Cost and Myopia Concerns
Copied to clipboard!
(00:04:42)
  • Key Takeaway: Increased reporting frequency and detail raise compliance costs and foster managerial myopia focused on short-term results.
  • Summary: Quarterly reports have grown significantly in length and detail compared to historical annual reports, incurring associated costs. Managerial myopia describes the tendency for executives to prioritize short-term quarterly profits over long-term strategic decisions like major R&D or market expansion. Research shows that increasing reporting frequency from annual to quarterly correlated with a 1.5% drop in annual capital investment.
Arguments for Quarterly Reports
Copied to clipboard!
(00:06:53)
  • Key Takeaway: More frequent information benefits investors by leading to more accurate pricing and reduced stock price volatility.
  • Summary: A major argument for keeping quarterly reports is that increased information availability makes investors more comfortable making decisions. This typically leads to higher trading volume and more accurate asset pricing. Research indicates that stock prices become more volatile when reporting is less frequent.
Investor Demand and Alternatives
Copied to clipboard!
(00:07:33)
  • Key Takeaway: Investors often demand quarterly information regardless of regulatory mandates, and companies already issue shorter pre-filing earnings releases.

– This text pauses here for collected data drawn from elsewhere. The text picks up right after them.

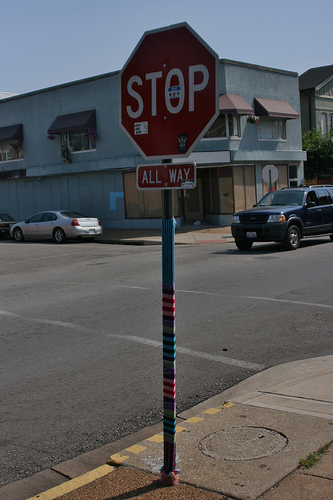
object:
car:
[9, 209, 102, 243]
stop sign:
[117, 21, 220, 160]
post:
[161, 156, 178, 488]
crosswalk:
[0, 276, 333, 372]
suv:
[231, 183, 333, 254]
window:
[69, 129, 90, 151]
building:
[0, 61, 307, 229]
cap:
[200, 426, 288, 462]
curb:
[31, 397, 236, 500]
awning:
[254, 97, 299, 119]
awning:
[219, 93, 255, 116]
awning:
[47, 109, 96, 134]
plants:
[60, 142, 70, 164]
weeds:
[298, 443, 329, 475]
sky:
[0, 1, 333, 104]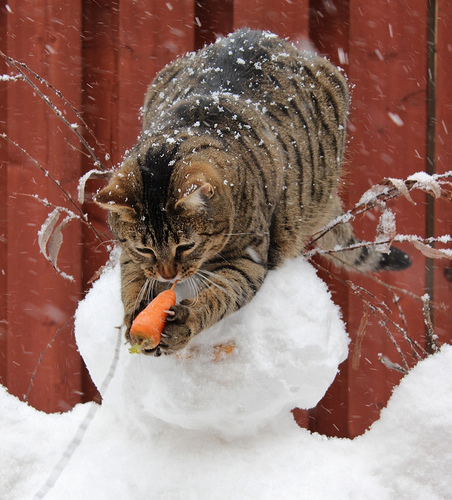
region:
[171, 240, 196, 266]
eye of a cat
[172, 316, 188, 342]
paws of a cat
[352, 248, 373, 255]
tail of a cat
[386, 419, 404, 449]
section of a snow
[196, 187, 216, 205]
ear of a cat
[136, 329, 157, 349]
back part of a carrot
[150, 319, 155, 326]
a carrot on a cat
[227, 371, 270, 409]
section of a snow ball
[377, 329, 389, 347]
a red wall surface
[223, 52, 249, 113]
back of a cat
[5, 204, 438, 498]
a defaced snow man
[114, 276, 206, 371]
a small orange carrot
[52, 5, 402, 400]
a cat on top of a snowman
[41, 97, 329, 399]
a cat eating a carrot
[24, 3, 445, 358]
a cat in the snow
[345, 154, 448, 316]
snow-covered leaves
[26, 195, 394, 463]
the head of a snowman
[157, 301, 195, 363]
a cat's sharp claws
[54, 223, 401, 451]
a snowman with a mouth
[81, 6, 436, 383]
a striped cat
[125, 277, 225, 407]
Cat is holding carrot with 2 front paws.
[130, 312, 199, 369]
Cat's claws are extended.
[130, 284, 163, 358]
Carrot is orange in color.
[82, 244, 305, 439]
Cat is sitting on snowman.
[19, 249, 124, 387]
Wood fence behind cat.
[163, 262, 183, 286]
Cat has brown nose.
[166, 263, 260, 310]
Cat has white whiskers.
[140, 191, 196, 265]
Cat has dark stripes on head.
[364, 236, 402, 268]
Tip of tail is dark.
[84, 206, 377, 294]
Cat is tiger striped.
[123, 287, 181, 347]
The carrot in the cat's paws.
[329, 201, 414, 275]
The tail of the cat.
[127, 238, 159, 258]
The left eye of the cat.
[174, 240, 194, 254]
The right eye of the cat.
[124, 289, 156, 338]
The left paw of the cat.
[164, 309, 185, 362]
The right paw of the cat.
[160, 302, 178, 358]
The nails on the cat's right paw.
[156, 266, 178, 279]
The nose of the cat.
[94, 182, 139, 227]
The left ear of the cat.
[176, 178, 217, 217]
The right ear of the cat.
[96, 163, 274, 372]
Car scores snowman's carrot nose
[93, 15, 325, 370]
Fat cat teeters snowman's head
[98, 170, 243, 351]
Determined cat got wanted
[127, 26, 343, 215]
Cat's coat speckled snow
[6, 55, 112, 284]
Bare branches protrude snowman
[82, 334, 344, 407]
Mouth barely recognizable face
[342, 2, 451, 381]
Wide board fencing background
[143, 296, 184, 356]
Sharp cat claws secure carrot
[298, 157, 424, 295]
Cat tail tip tiger black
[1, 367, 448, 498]
Arms fluffy packed snow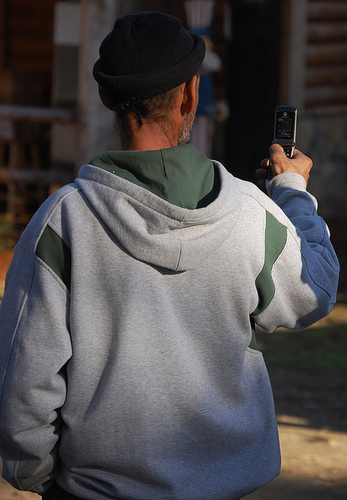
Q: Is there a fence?
A: No, there are no fences.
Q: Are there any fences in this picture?
A: No, there are no fences.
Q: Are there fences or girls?
A: No, there are no fences or girls.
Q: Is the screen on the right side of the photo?
A: Yes, the screen is on the right of the image.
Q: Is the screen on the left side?
A: No, the screen is on the right of the image.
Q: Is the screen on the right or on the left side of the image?
A: The screen is on the right of the image.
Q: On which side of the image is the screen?
A: The screen is on the right of the image.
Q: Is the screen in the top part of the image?
A: Yes, the screen is in the top of the image.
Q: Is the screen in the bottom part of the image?
A: No, the screen is in the top of the image.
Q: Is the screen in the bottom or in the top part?
A: The screen is in the top of the image.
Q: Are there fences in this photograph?
A: No, there are no fences.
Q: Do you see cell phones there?
A: Yes, there is a cell phone.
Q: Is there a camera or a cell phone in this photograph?
A: Yes, there is a cell phone.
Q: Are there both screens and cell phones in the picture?
A: Yes, there are both a cell phone and a screen.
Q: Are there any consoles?
A: No, there are no consoles.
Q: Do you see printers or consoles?
A: No, there are no consoles or printers.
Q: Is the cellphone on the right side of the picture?
A: Yes, the cellphone is on the right of the image.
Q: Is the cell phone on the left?
A: No, the cell phone is on the right of the image.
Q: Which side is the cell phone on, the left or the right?
A: The cell phone is on the right of the image.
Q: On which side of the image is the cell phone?
A: The cell phone is on the right of the image.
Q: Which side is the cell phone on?
A: The cell phone is on the right of the image.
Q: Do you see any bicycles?
A: No, there are no bicycles.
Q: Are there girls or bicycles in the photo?
A: No, there are no bicycles or girls.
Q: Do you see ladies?
A: No, there are no ladies.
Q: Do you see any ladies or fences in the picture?
A: No, there are no ladies or fences.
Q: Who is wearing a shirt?
A: The man is wearing a shirt.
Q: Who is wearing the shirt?
A: The man is wearing a shirt.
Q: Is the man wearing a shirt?
A: Yes, the man is wearing a shirt.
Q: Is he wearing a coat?
A: No, the man is wearing a shirt.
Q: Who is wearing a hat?
A: The man is wearing a hat.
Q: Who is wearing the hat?
A: The man is wearing a hat.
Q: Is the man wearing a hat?
A: Yes, the man is wearing a hat.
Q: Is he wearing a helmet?
A: No, the man is wearing a hat.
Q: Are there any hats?
A: Yes, there is a hat.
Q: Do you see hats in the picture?
A: Yes, there is a hat.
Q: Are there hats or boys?
A: Yes, there is a hat.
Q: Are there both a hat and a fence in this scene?
A: No, there is a hat but no fences.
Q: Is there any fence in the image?
A: No, there are no fences.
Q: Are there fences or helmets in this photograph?
A: No, there are no fences or helmets.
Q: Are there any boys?
A: No, there are no boys.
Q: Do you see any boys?
A: No, there are no boys.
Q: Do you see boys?
A: No, there are no boys.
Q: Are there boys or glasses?
A: No, there are no boys or glasses.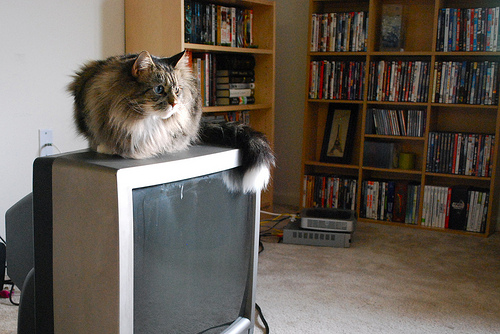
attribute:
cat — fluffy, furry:
[67, 42, 222, 158]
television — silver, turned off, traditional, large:
[26, 143, 262, 333]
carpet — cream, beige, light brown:
[264, 246, 495, 334]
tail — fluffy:
[199, 106, 277, 195]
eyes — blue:
[153, 82, 181, 96]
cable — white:
[261, 207, 299, 222]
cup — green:
[395, 151, 415, 169]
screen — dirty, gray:
[130, 164, 253, 334]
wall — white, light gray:
[2, 4, 126, 55]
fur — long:
[70, 46, 275, 191]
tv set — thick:
[3, 128, 262, 332]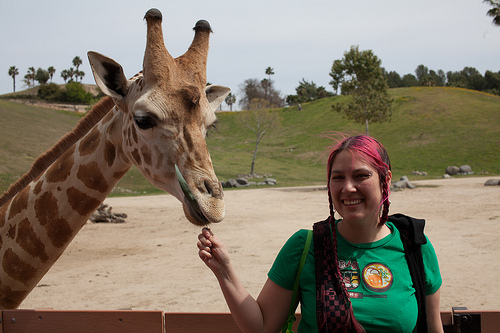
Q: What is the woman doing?
A: Feeding the giraffe.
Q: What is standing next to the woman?
A: A giraffe.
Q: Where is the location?
A: Zoo.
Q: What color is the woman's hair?
A: Pink.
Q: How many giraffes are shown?
A: One.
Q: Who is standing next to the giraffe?
A: A woman.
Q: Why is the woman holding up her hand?
A: She is feeding the giraffe.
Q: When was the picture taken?
A: Daytime.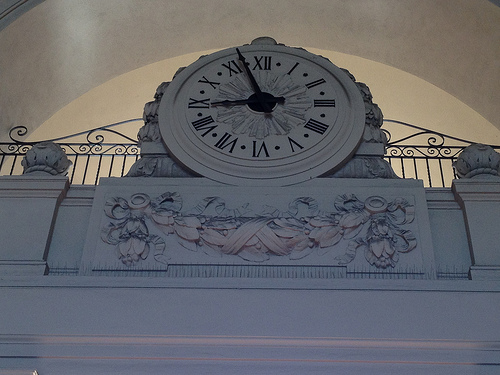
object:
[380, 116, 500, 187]
rail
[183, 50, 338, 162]
face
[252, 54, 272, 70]
roman numeral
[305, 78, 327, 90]
roman numeral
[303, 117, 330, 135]
roman numeral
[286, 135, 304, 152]
roman numeral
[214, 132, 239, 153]
roman numeral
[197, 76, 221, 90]
numeral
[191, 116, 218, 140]
numeral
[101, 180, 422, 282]
painting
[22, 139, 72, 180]
concrete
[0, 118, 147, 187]
rail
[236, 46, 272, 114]
hands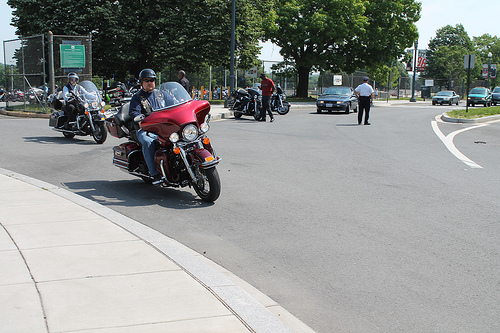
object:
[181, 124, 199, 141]
headlight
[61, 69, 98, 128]
man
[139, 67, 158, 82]
helmet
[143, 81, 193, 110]
window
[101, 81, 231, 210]
motor cycle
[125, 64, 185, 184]
man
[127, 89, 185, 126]
shirt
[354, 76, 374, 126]
person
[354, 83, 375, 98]
shirt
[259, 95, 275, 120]
pants.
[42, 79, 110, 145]
black motorcycle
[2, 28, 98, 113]
fencing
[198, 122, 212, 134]
light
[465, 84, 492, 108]
van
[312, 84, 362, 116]
black car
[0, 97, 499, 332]
street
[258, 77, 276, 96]
shirt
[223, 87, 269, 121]
motorcycle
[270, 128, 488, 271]
floor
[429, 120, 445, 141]
white line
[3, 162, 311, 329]
sidewalk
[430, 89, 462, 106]
car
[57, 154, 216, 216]
shadow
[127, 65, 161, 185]
person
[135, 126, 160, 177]
blue jeans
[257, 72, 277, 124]
person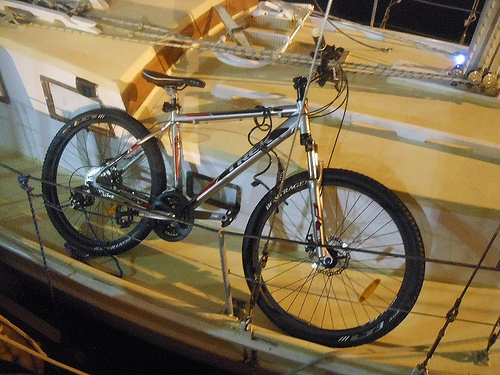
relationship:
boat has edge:
[1, 2, 499, 374] [0, 231, 416, 373]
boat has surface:
[1, 2, 499, 374] [0, 0, 498, 372]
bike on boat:
[38, 26, 427, 350] [1, 2, 499, 374]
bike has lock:
[38, 26, 427, 350] [250, 103, 285, 201]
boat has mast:
[1, 2, 499, 374] [456, 2, 499, 94]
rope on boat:
[0, 3, 497, 89] [1, 2, 499, 374]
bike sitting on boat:
[38, 26, 427, 350] [1, 2, 499, 374]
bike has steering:
[38, 26, 427, 350] [295, 28, 349, 86]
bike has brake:
[38, 26, 427, 350] [302, 61, 351, 258]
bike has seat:
[38, 26, 427, 350] [140, 67, 207, 90]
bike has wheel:
[38, 26, 427, 350] [240, 165, 425, 349]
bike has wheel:
[38, 26, 427, 350] [42, 107, 166, 254]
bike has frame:
[38, 26, 427, 350] [92, 78, 331, 268]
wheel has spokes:
[240, 165, 425, 349] [255, 185, 406, 331]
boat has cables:
[1, 2, 499, 374] [0, 164, 498, 375]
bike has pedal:
[38, 26, 427, 350] [218, 203, 242, 231]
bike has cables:
[38, 26, 427, 350] [299, 63, 351, 244]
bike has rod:
[38, 26, 427, 350] [190, 113, 301, 210]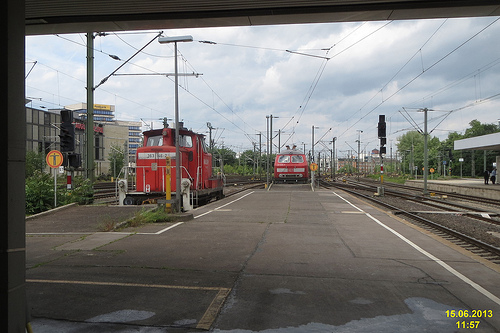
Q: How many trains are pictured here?
A: 2.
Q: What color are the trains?
A: Red.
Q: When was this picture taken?
A: Daytime.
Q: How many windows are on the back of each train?
A: 2.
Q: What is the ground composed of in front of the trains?
A: Pavement.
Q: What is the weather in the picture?
A: Overcast.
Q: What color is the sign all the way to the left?
A: Yellow and red.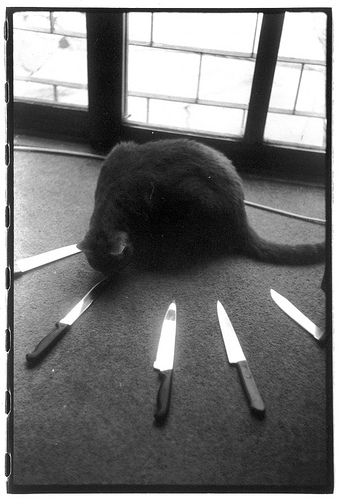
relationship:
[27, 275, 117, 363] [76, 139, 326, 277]
knife pointing at cat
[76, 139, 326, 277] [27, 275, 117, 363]
cat smelling knife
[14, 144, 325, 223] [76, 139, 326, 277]
cord behind cat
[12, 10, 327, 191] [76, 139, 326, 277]
window behind cat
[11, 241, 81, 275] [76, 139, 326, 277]
knife pointing to cat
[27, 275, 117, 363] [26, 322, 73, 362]
knife has a handle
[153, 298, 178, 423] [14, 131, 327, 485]
knife on floor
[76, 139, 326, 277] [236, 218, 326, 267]
cat has a tail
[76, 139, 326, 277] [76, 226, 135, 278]
cat has a head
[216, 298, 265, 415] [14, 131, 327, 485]
knife on floor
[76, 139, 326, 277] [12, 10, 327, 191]
cat in front of window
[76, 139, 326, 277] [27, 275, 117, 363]
cat near a knife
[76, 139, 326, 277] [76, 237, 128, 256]
cat has ears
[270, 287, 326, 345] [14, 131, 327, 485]
knife on floor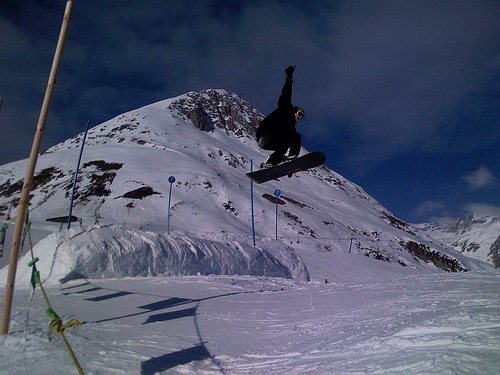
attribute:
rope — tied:
[34, 269, 58, 314]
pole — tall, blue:
[32, 57, 69, 89]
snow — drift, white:
[281, 302, 321, 342]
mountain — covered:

  • Summary: Institutional and individual investors frequently request quarterly reports (10Qs), as seen in jurisdictions like the UK where it is not strictly mandated. Many U.S. companies already issue a shorter earnings release containing headline numbers before filing the detailed regulatory report. The market movement often occurs when this initial earnings release hits the market.
SEC Timeline Update
Copied to clipboard!
(00:08:38)
  • Key Takeaway: The SEC is fast-tracking a fresh proposal regarding quarterly reports, potentially issuing one by early 2026.
  • Summary: The SEC previously considered eliminating quarterly reports during the first Trump administration, but the process stalled after collecting public comment. The review process has been restarted under new SEC leadership. Chairman Paul Atkins indicated the agency is moving quickly and expects a new proposal early in 2026.